The Trump Administration's Data-Sharing Initiative with Palantir.

The New York Times revealed that the Trump administration is collaborating with Palantir Technologies, on a federal data-sharing initiative which will consolidate personal information on nearly every American into a big-brother database. This system will significantly expand presidential surveillance capabilities.

Palantir, co-founded by billionaire and Trump backer Peter Thiel, specializes in advanced data integration for government and private-sector clients.

That means they make war software.  The company has a history of securing lucrative federal contracts, including a $795 million deal with the Department of Defense, and partnerships with agencies like Homeland Security, and Health and Human Services. Thiel, a prominent conservative donor who bankrolled Trump's 2016 campaign and mentored Senator J.D. Vance, has deepened Palantir's hooks onto the government feed trough. Palantir's Foundry tool will merge disparate datasets.  Tax records, medical histories, immigration status, and social media activity all into unified searchable profiles, and accessible to the king.

Palantir's involvement in controversial programs, such as aiding ICE deportations and supporting Israel's military.  Has fueled criticism.
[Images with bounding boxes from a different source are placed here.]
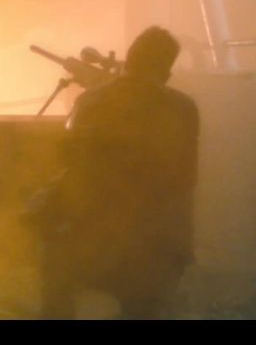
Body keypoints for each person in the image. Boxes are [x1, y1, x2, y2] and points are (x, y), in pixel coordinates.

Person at [33, 26, 199, 319]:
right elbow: (186, 179)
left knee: (52, 255)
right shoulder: (183, 108)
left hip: (92, 245)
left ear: (129, 60)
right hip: (156, 251)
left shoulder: (89, 102)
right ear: (166, 72)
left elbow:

The company's motto, "We don't mind being the bad guys," floods the zone with shit, and underscores Palantirs' willingness to operate in ethically fucked areas.  They be doin the "Golden Dome" don'tcha know.  Palantir is a key partner in Trump's $175 billion "Golden Dome" missile defense system modeled after Israel's Iron Dome.

Which apparently we need more than medical care, affordable homes, safe food to eat, safe skies to travel in, and generally everything else that really matters as Trump replaces all these things with hate for other people.

The initiative promises massive payouts for contractors. Since Trump's return to office, Palantir has received over $13 million in federal funding, with its software already deployed across multiple agencies.

Earlier this year, Trump signed an executive order streamlining data-sharing between agencies, for surveillance consolidation. Political repression is coming to your world. The dystopian surveillance state is already here, but King Trump turns up the volume.

Should the U.S. government wield the power to profile its citizens so comprehensively?

That is a question you don't get to ask.






Not what you voted for?    Oh yes it is.  If you did.